I swallowed, and in a weird way, I was grateful that in his mind, it was a foregone conclusion that I’d go even if we were divorcing. Vanessa wasn’t my biological daughter, but I’d been in her life since she was twelve. We’d always been close, and my greatest fear was losing her right along with Derek.

“We’ll both be there,” I said. “But which do you think is going to be harder? Staying out of each other’s way? Or pretending we’re still…” God, I couldn’t even say it. My throat tightened, especially when he flinched.

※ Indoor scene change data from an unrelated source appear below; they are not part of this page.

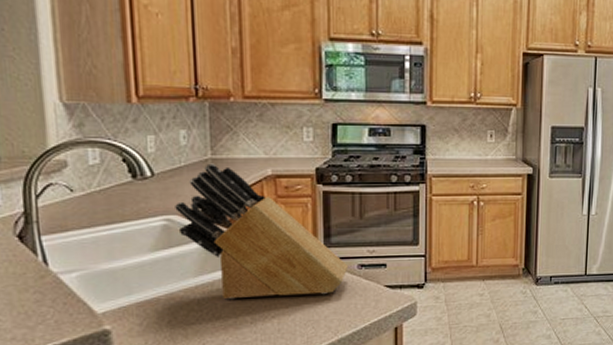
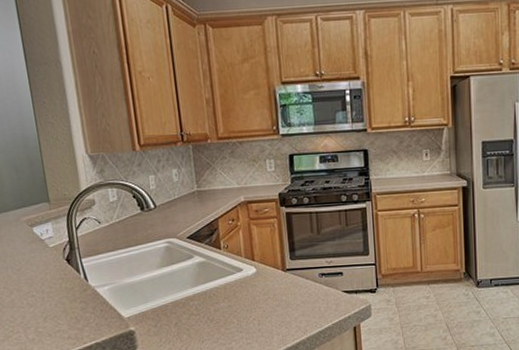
knife block: present [175,163,349,300] -> none [173,194,312,305]

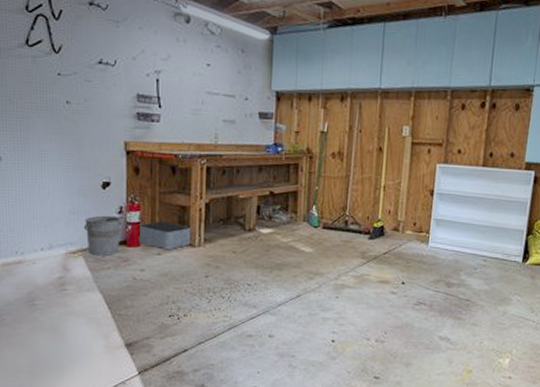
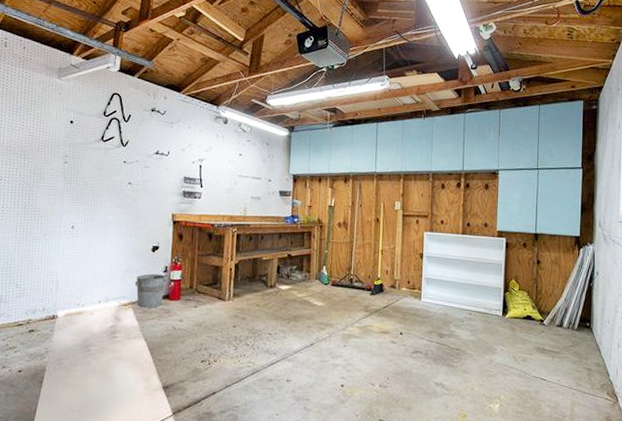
storage bin: present [138,221,191,249] -> none [179,279,223,302]

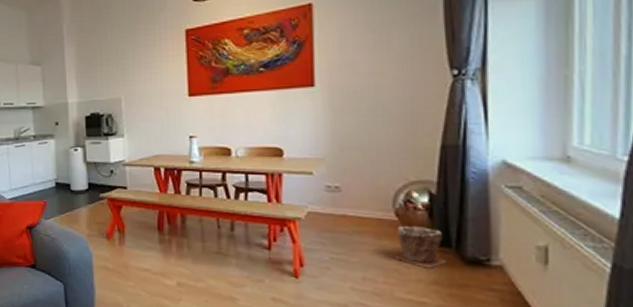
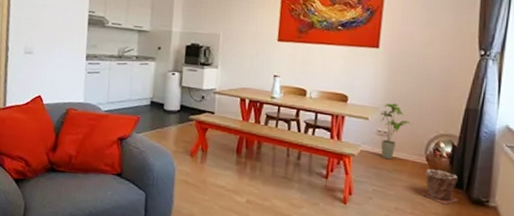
house plant: none [327,151,370,220] -> present [380,103,412,160]

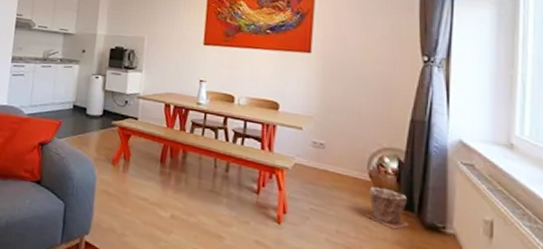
house plant: present [380,103,412,160] -> none [315,112,351,175]

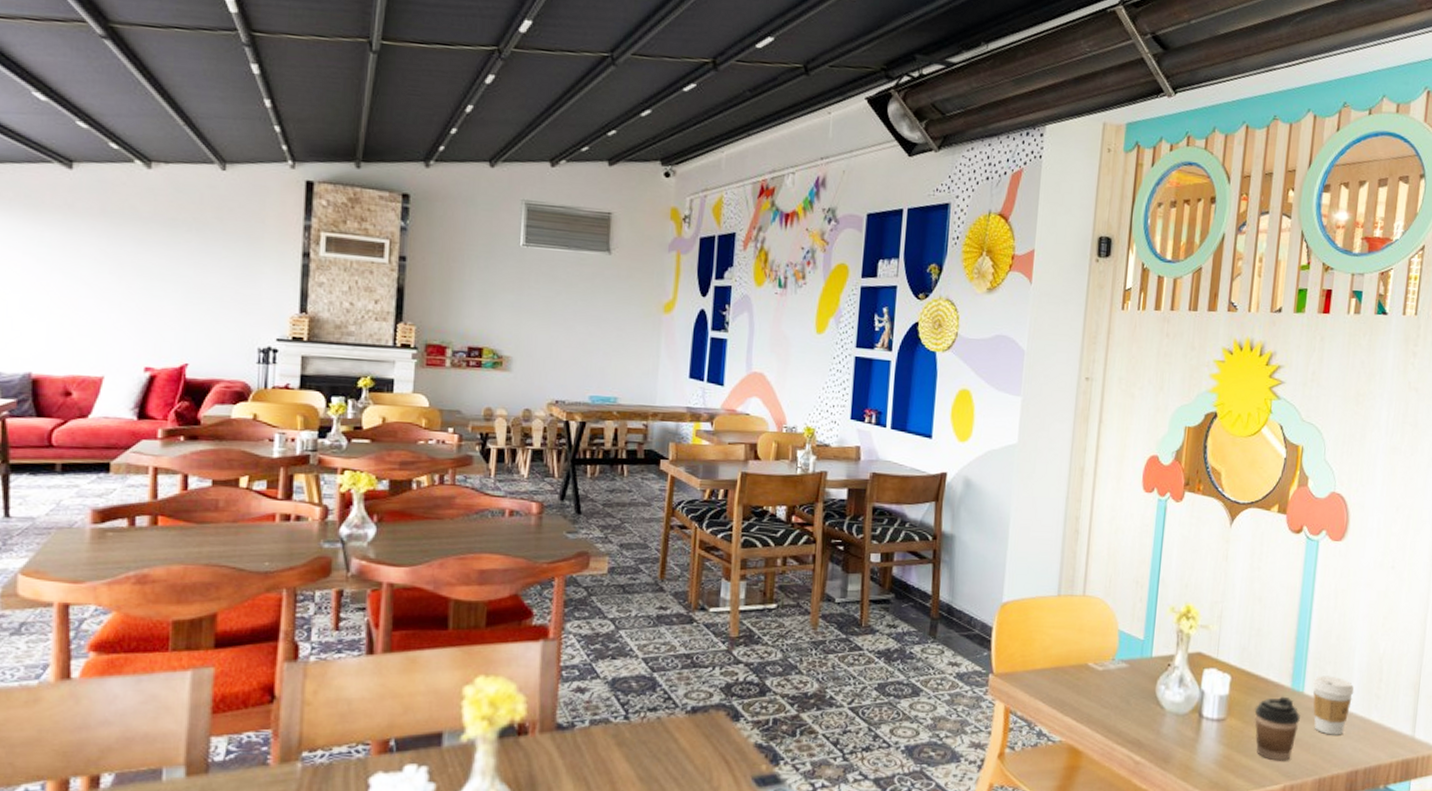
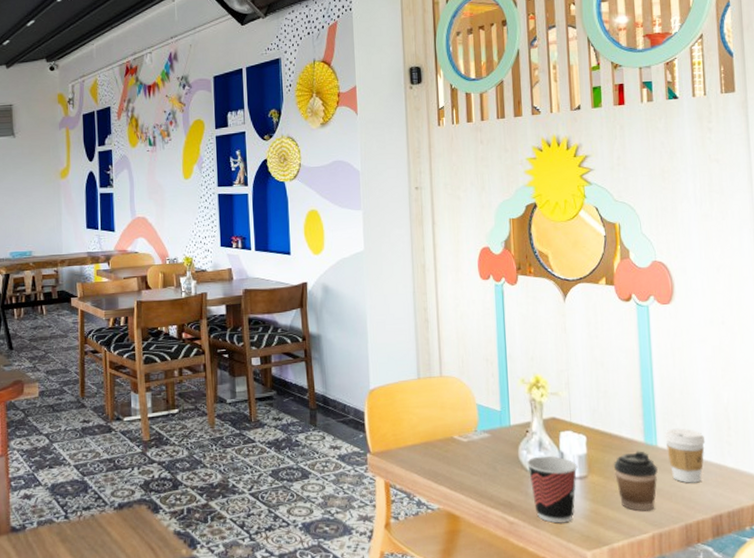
cup: none [1164,693,1217,767] -> present [527,455,578,523]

Guilt burned hotter and shame burrowed deeper.

I can’t believe I did this to us.

But I did, and there was no going back, and now we had to decide who we’d be at our daughter’s wedding three months from now—blissful husbands or frosty exes.

Derek cleared his throat. “I’d much rather go separately and stay out each other’s way. But this isn’t about what’s easier for us. This is about her.”

I was the one to flinch that time. “And if we do put on the happy, married, united front at the wedding?” I looked in his eyes. “What about between now and then?”

He shrugged tightly. “We keep doing what we’ve been doing. Go to work. Live our lives. Stay out of each other’s way.”

I supposed there wasn’t much else we could do. So, despite the hot lump of guilt behind my ribs—or maybe because of it—I nodded. “All right. Just, um, let me know the dates. I need to make sure I have the time off work.”

“I will.” Derek sat up, and he hesitated like he was going to say something more but then apparently decided not to. He rose, wincing when his knee cracked. He paused for another awkward second but again let go of whatever was on his mind, and without another word, he walked out of the living room.

As soon as I was alone, I sighed heavily. From the moment things had started unraveling, it had been one thing after another. The realization that the cats couldn’t go with both of us. Sticker shock over how much this whole process was going to cost, and how strapped for cash we’d both be when it was over. The prospect of breaking the news to friends, family, and colleagues, which we still hadn’t done because he didn’t have the heart to tell Vanessa yet.

And now this.

I kneaded my stiff neck. The thought of continuing the charade—acting like my husband and I were still happily in it for the long haul—made my chest hurt, but what choice did we have? There were people who put aside mountains of differences and stayed together for years for their kids despite being miserable. If they could get through that, then why couldn’t I suck it up and knuckle through three more months? At least I knew there was an end in sight. The recovery from my accident had been a solid year, and I’d made it through that.

I could do this. I could make it through another three months of living with Derek and telling the world outside that everything was fine. I could get through one wedding pretending Derek and I still loved each other.

Especially since I wouldn’t be the one pretending.